On pourrait donc dire que ceux qui aujourd'hui financent, arment et manipulent les groupes djihadistes retournent la puissance de l’argent contre ses adorateurs… Certes, le mode de fonctionnement de cette partie du monde est, comme partout ailleurs, adaptable, historique et variable. Mais, comme ces quelques lignes ont tenté de le faire apparaître, il existe bien une différence de structure entre lui et celui qui prévaut ici depuis l’entrée dans les temps modernes. Islamiser la planète, ce qui est le projet ouvert des uns, à peine dissimulé des autres, cela signifie lui appliquer la loi islamique. Celle-ci ne porte pas uniquement sur des questions de mœurs privées, mais aussi sur la vie économique.
(2) Nous venons de le voir et il n’est pas nécessaire d’insister sur le fait que le libéralisme délite le lien social et peine à empêcher les véritables conséquences des forces centrifuges qu’il provoque intentionnellement en créant des écarts de richesse exponentiels. La mission que se donnent les islamistes est précisément et à l’inverse de retisser des liens sociaux, sur une base ancienne et traditionnaliste. Depuis environ un demi-siècle, le néolibéralisme, disions-nous, a tenté de transformer la planète en un immense marché uniquement soumis à ses lois propres ? Le constat est désormais clair : cette tentative est un échec.

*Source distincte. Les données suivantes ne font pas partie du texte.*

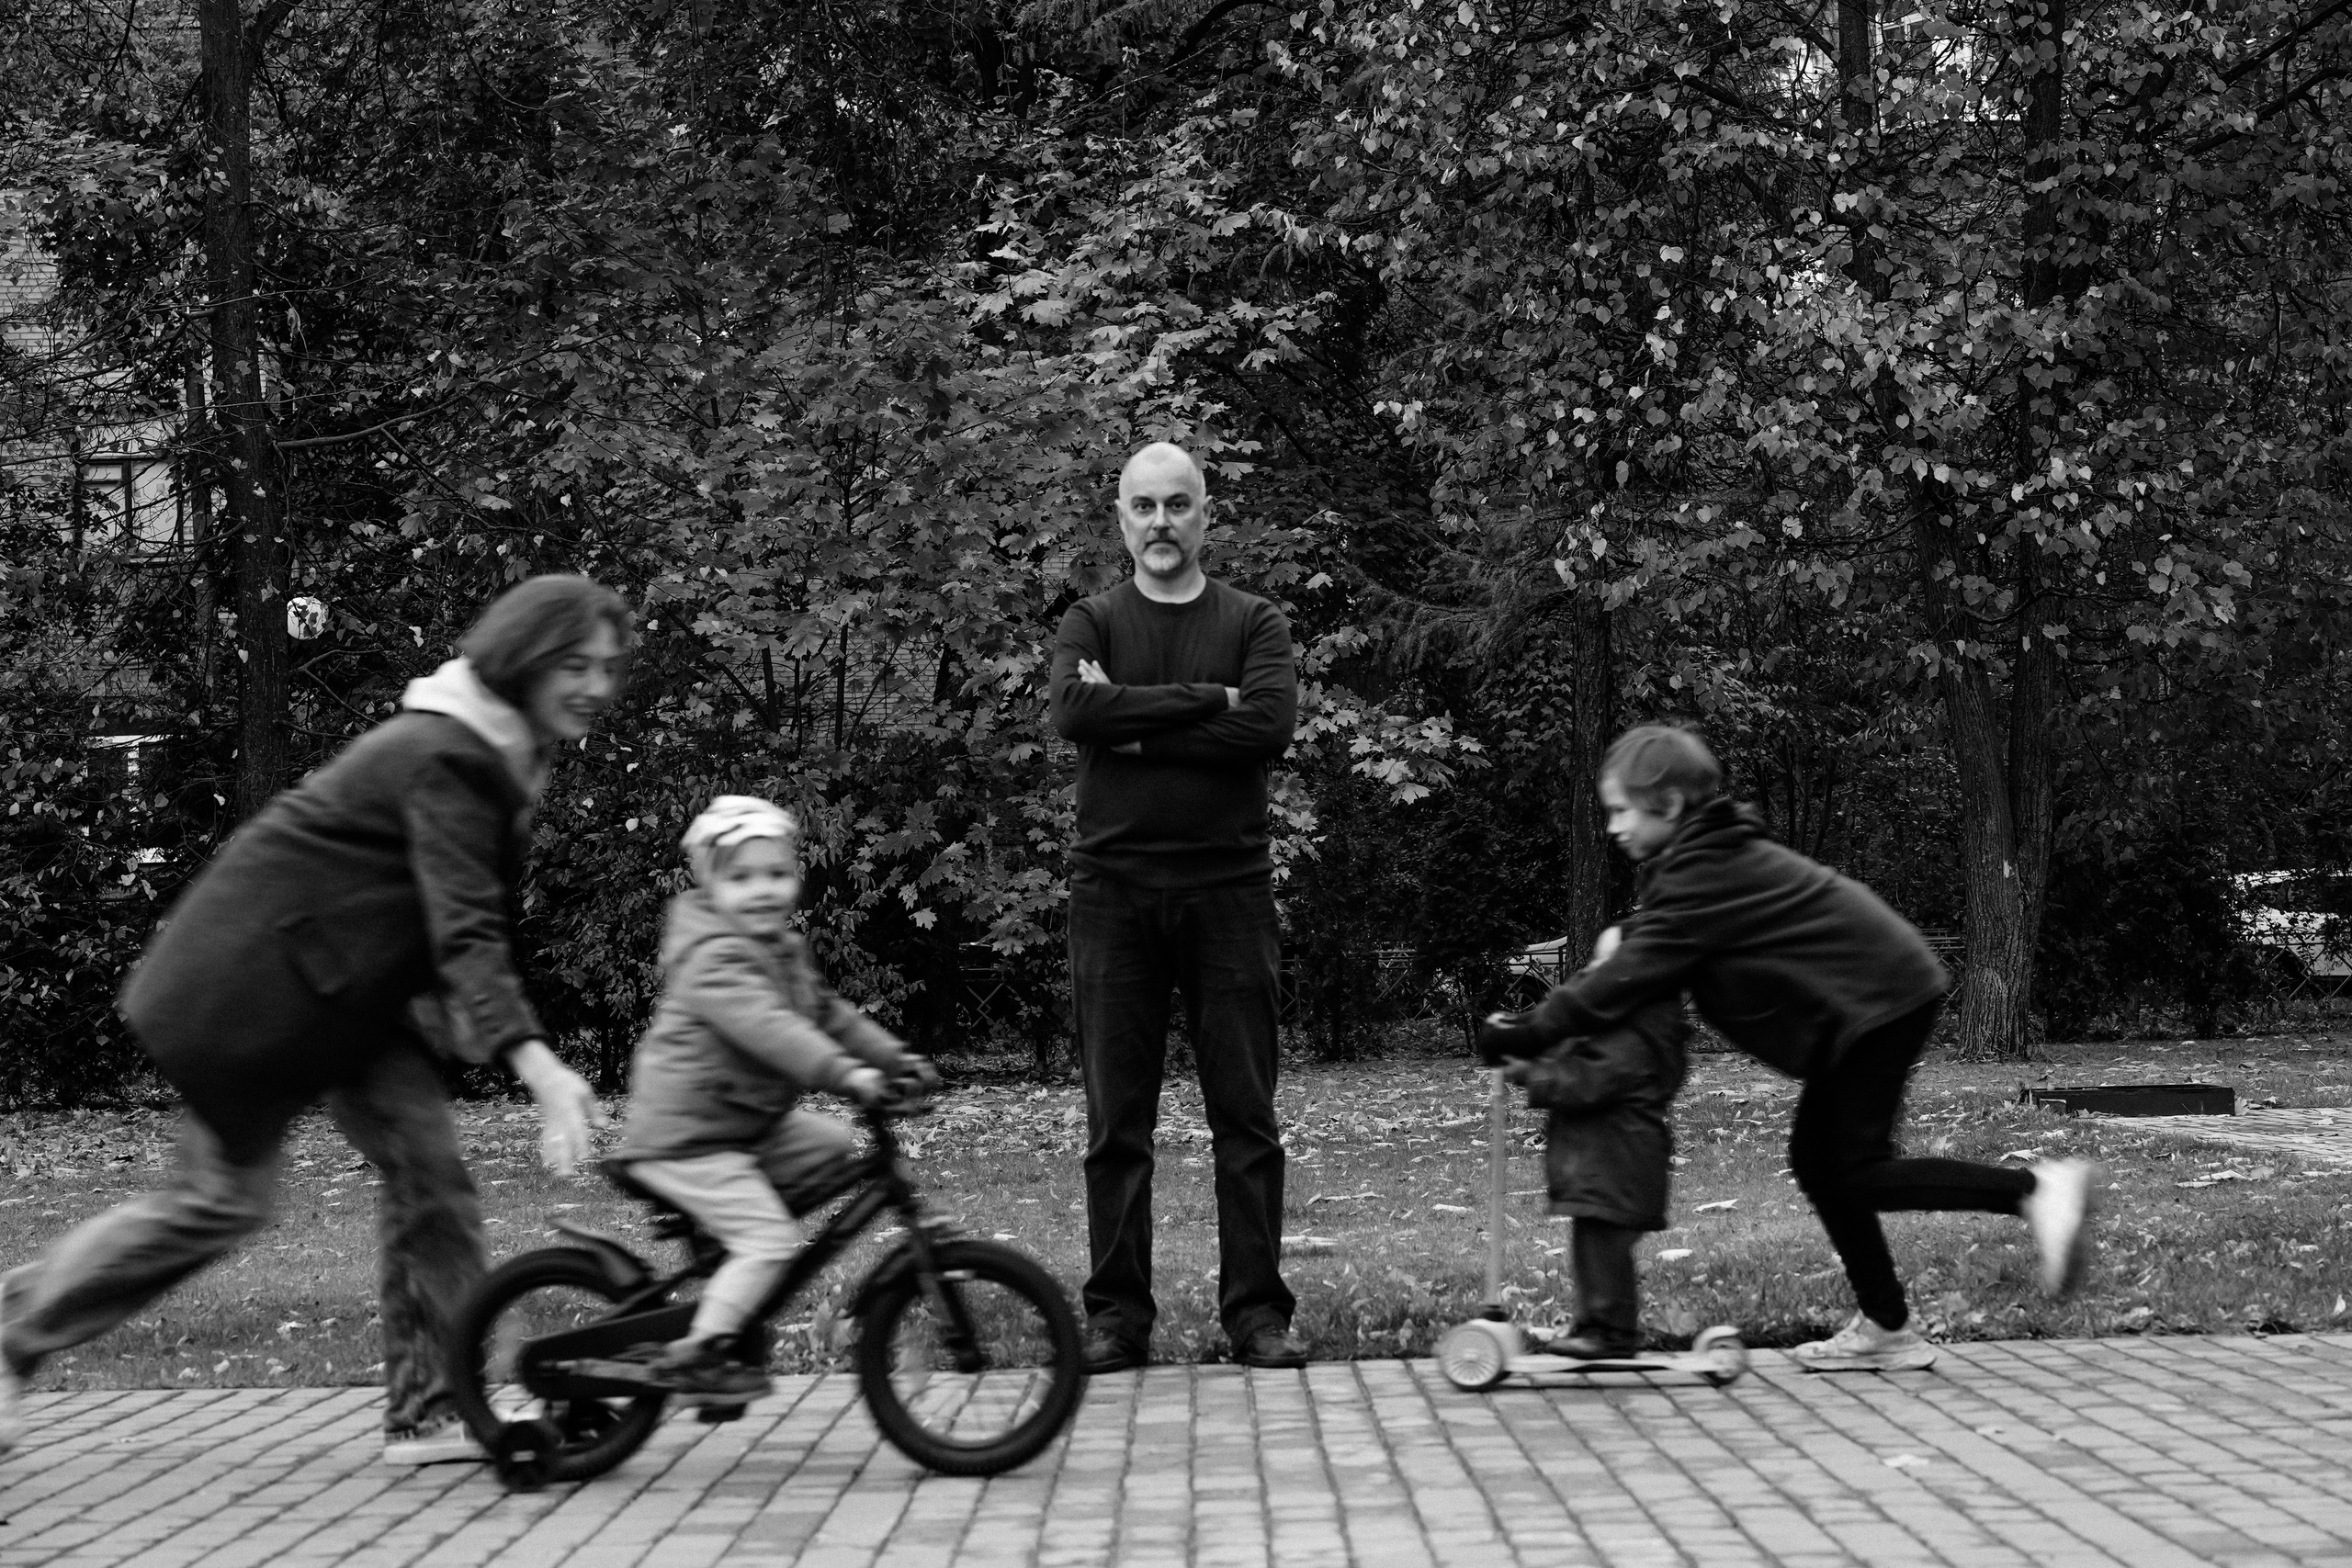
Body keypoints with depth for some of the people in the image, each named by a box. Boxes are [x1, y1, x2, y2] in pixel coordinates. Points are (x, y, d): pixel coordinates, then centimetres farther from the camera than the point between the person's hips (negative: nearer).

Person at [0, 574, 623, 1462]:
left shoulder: (498, 755, 5)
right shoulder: (442, 758, -25)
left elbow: (469, 918, 18)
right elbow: (464, 930, -35)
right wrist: (532, 1060, -45)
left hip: (343, 990, 9)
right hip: (256, 982, -9)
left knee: (427, 1167, -2)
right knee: (225, 1197, 1)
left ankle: (431, 1411, 3)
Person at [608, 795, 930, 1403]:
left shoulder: (783, 950, 13)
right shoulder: (714, 958, -20)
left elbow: (826, 1013, 20)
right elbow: (766, 1027, -34)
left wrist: (892, 1057, 12)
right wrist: (843, 1073, -41)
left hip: (746, 1122, 10)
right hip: (685, 1138, -10)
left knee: (831, 1142, 9)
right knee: (770, 1239, -16)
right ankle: (694, 1357, -10)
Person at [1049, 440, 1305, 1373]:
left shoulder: (1254, 624, 8)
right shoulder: (1091, 624, 10)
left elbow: (1269, 727, -10)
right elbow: (1075, 713, -11)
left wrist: (1136, 725, -10)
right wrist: (1206, 701, -12)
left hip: (1227, 886, 0)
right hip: (1113, 887, 0)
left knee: (1246, 1114, 1)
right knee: (1116, 1121, 2)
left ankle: (1257, 1310, 8)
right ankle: (1117, 1315, 8)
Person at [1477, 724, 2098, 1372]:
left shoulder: (1704, 877, -18)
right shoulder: (1715, 855, 12)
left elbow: (1633, 974, -21)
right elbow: (1649, 953, 17)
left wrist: (1525, 1033, -17)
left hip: (1879, 997, -10)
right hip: (1868, 997, 10)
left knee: (1857, 1171, -11)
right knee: (1818, 1159, 10)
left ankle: (2036, 1189, -13)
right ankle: (1885, 1326, 14)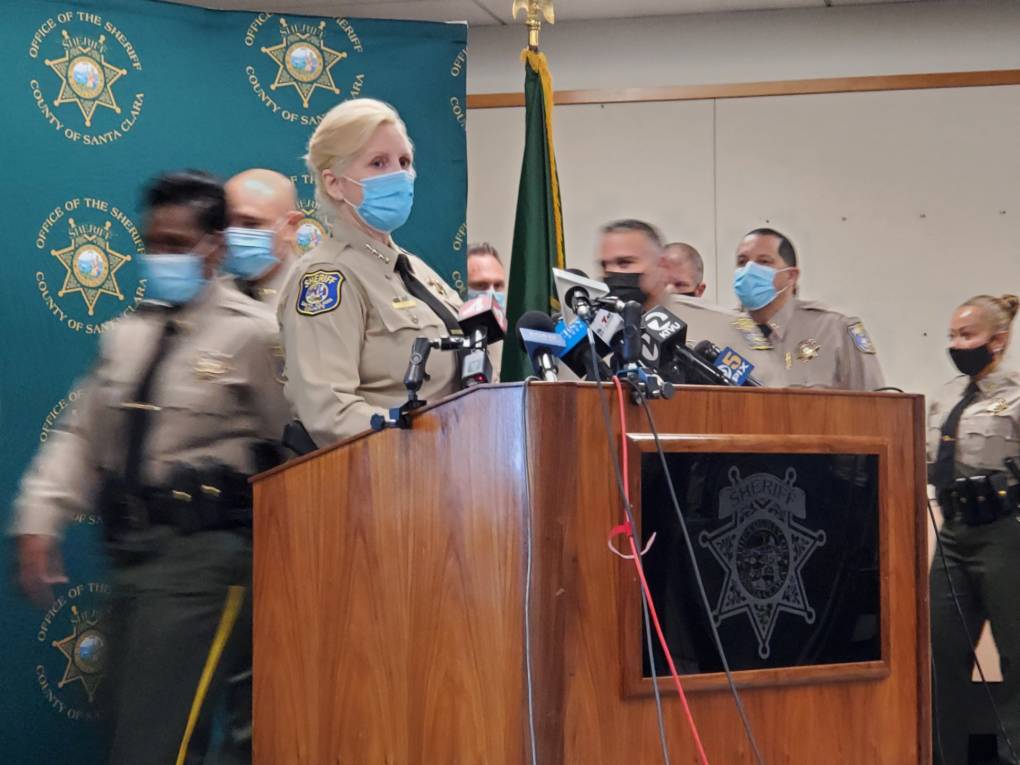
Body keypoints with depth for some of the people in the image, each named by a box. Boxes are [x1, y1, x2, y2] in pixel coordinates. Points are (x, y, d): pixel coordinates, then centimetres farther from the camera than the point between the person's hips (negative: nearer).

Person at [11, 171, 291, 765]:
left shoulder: (255, 333, -4)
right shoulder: (127, 334, 15)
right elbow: (82, 436, 14)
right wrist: (41, 519, 3)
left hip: (204, 552, -7)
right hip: (132, 548, 7)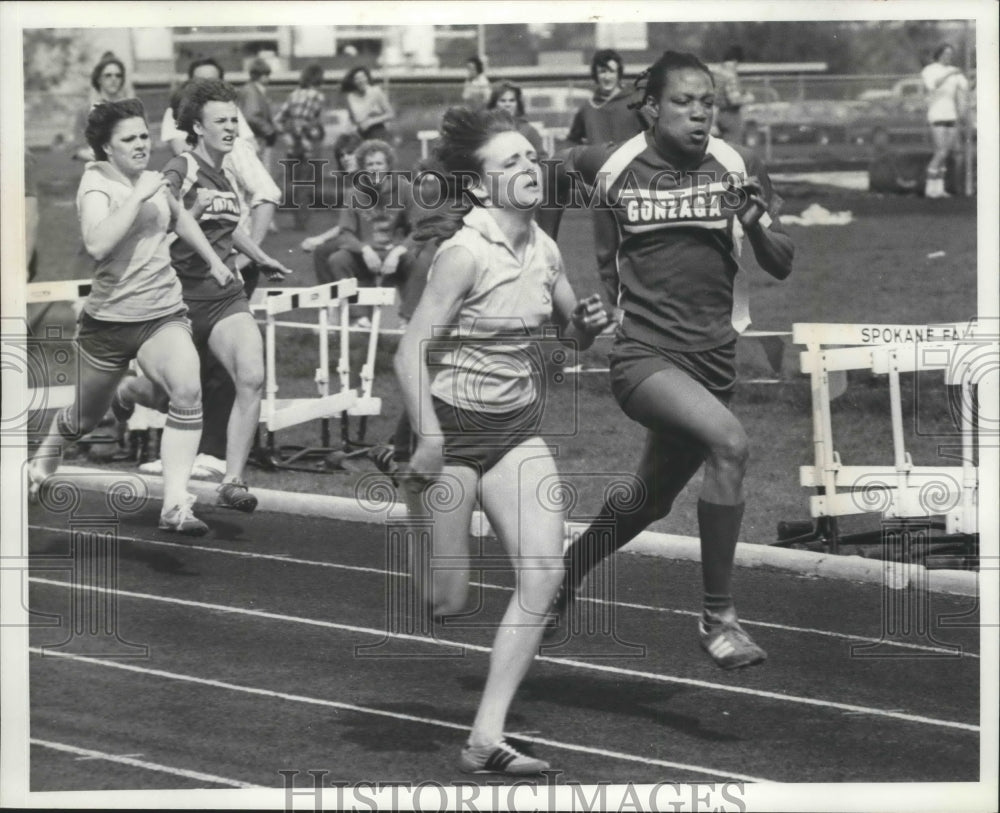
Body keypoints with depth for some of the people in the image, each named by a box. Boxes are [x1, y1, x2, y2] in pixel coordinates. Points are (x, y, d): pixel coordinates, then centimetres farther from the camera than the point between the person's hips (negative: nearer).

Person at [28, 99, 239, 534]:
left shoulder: (150, 178, 7)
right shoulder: (96, 183, -11)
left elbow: (179, 217, 32)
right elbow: (98, 244, -32)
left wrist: (212, 259, 30)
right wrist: (138, 197, -29)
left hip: (164, 314, 4)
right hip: (109, 319, -3)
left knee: (187, 390, -25)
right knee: (86, 418, 14)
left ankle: (175, 504, -29)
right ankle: (46, 455, 50)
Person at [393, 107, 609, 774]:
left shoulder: (544, 249, 2)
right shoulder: (465, 253, -18)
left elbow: (572, 331, 18)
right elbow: (411, 351, -20)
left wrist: (588, 323, -5)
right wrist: (429, 439, -26)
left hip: (518, 429, 6)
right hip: (452, 426, -6)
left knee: (544, 573, -11)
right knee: (447, 602, -4)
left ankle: (487, 738, -8)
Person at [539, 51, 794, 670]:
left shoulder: (739, 169, 1)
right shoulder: (607, 165, -4)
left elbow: (782, 267, 4)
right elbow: (559, 175, 19)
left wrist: (757, 223, -17)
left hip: (712, 357, 4)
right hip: (640, 355, -4)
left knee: (650, 501, 18)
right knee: (730, 441, -30)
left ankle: (560, 580, 47)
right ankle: (719, 619, -21)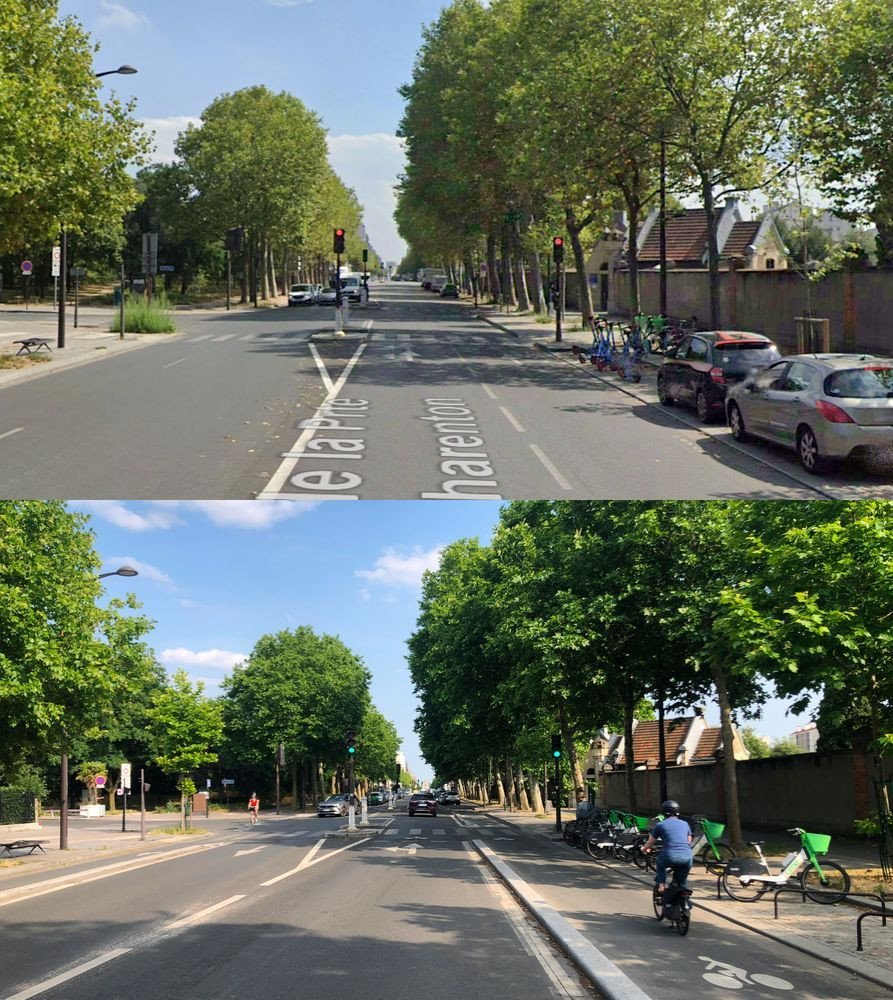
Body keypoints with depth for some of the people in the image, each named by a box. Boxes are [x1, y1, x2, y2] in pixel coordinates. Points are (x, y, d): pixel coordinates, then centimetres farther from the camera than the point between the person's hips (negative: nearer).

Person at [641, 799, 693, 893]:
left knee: (660, 861, 31)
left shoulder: (660, 825, 11)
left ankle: (661, 884, 20)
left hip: (670, 858, -2)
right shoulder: (685, 824, 20)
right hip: (686, 858, 2)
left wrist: (644, 848, 44)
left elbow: (650, 843, 22)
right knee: (683, 883, 24)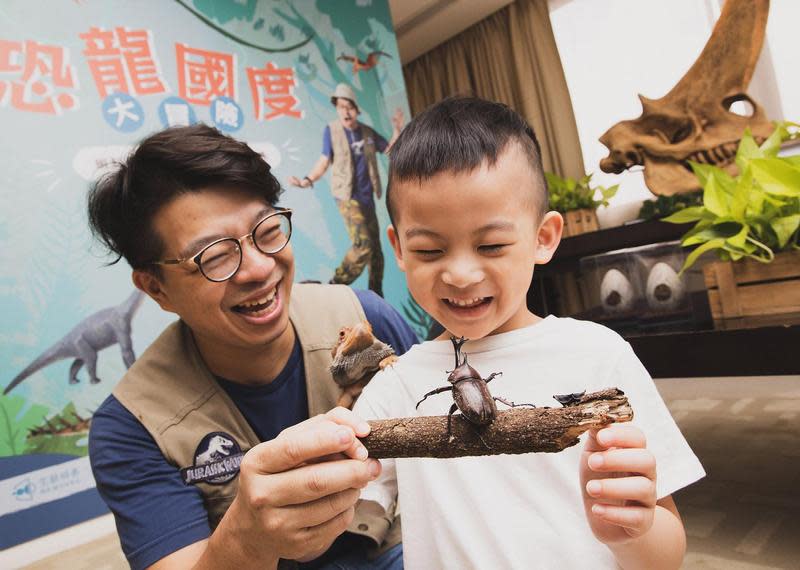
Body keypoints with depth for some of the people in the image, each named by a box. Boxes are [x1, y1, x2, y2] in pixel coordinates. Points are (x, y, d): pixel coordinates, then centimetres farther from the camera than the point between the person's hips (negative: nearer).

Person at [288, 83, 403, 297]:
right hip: (347, 197, -5)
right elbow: (324, 161, -2)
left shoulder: (367, 132, 4)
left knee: (376, 249, 8)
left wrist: (397, 129, -2)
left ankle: (377, 295, 22)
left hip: (367, 197, 5)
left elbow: (390, 149, 15)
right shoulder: (331, 131, -5)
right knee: (362, 246, -20)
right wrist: (307, 180, -18)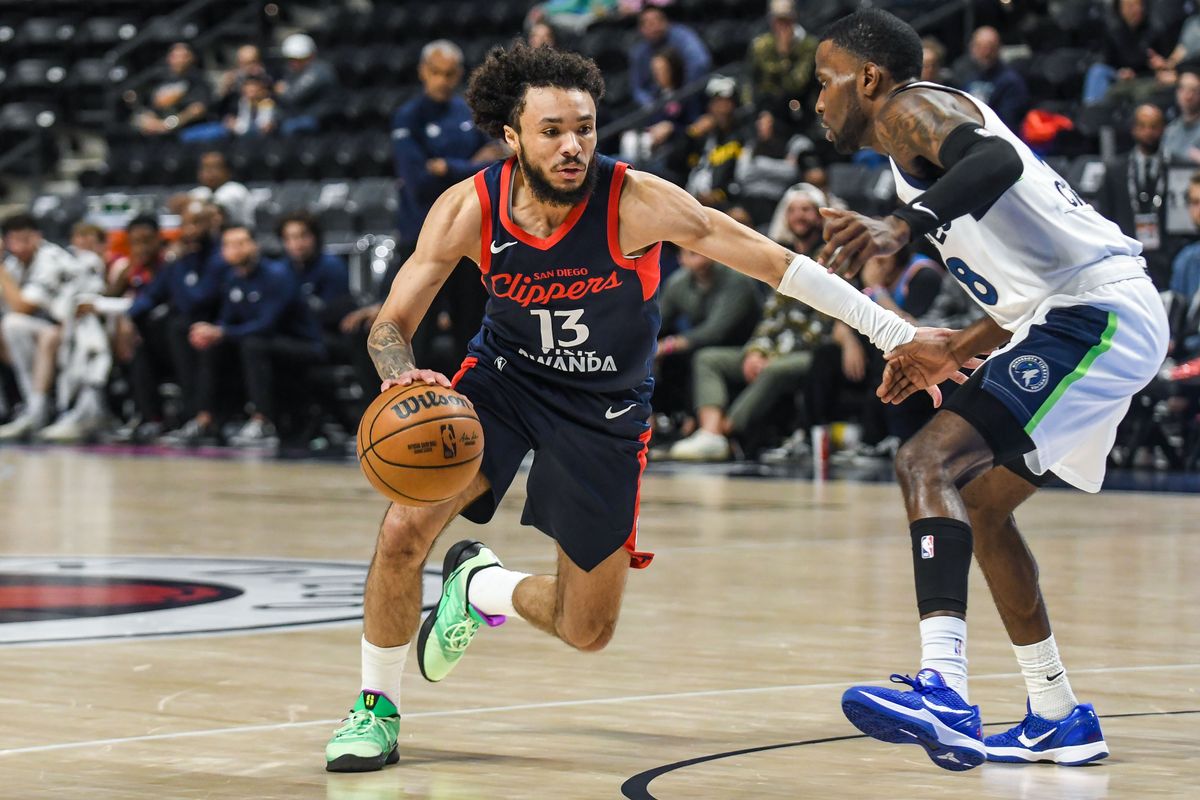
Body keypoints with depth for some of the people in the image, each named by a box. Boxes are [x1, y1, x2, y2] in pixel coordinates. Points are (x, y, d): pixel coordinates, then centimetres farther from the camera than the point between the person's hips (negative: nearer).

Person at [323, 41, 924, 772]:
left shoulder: (639, 204, -28)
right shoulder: (469, 210, -20)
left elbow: (776, 264, -24)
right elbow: (391, 326, -11)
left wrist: (899, 335, -25)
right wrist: (403, 375, -36)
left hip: (606, 409, -1)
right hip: (504, 376, 1)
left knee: (589, 630, 4)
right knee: (403, 532, -20)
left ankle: (481, 586, 39)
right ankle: (377, 712, 4)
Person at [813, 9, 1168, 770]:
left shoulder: (910, 108, -3)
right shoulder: (922, 140, 27)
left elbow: (998, 159, -27)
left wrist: (902, 226, -40)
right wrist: (956, 350, 33)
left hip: (1098, 315, -11)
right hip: (1095, 316, 11)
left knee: (930, 462, -22)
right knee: (979, 503, 23)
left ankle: (945, 692, -39)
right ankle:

Pour faire simple : après un demi-siècle d’errements, l’Occident ne sait désormais plus où il va. Les puissances islamiques, si. Elles s’efforcent tout bonnement de s’engouffrer dans la brèche ouverte par ces errements. Cette analyse rejoint en cela le diagnostic de l’écrivain palestinien en exil Hassan Khader : « Certes, la dictature et l’absence de perspectives politiques ont contribué aux blocages des sociétés arabes. Mais cela est secondaire par rapport à ce soudain sentiment de puissance né de la richesse pétrolière, qui s’est traduit par un grand projet d’islamisation », qui est manifestement celui des principales monarchies du Golfe . Elles n’ont au fond rien de mieux à proposer qu’un vaste mouvement de retour en arrière, mais elles sont toutefois bien conscientes de venir remplir un vide… En ce sens, l’effondrement du bloc communiste et l’échec du nationalisme laïc dans le monde arabe ne sont les causes de ce qui arrive aujourd'hui que parce qu’ils ont libéré la place pour les deux logiques extrêmes et opposées qui s’affrontent actuellement et qui nous prennent en tenaille : la logique ultralibérale et la logique islamique.
(3) Malgré les voix chagrines qui pullulent et prospèrent aujourd'hui à droite et à l’extrême-droite, la vitalité et la créativité de l’Occident sont intactes et sa capacité d’innovation et d’entraînement, notamment dans tous les grands domaines technologiques, est toujours majeure et sans équivalent dans le monde. Que lui manque-t-il donc ? Affaibli et abêti par le règne du dogme néolibéral, il lui manque de savoir où il faut aller. La conclusion de cette analyse est dès lors claire : nous ne nous débarrasserons des difficultés qui nous accablent aujourd'hui qu’en les prenant à la racine, et nous ne sortirons de la situation que nous connaissons qu’en changeant nous-mêmes de logique. « Œuvre d’ignorant que d’accuser les autres de ses propres maux » : c’est le premier enseignement de la philosophie.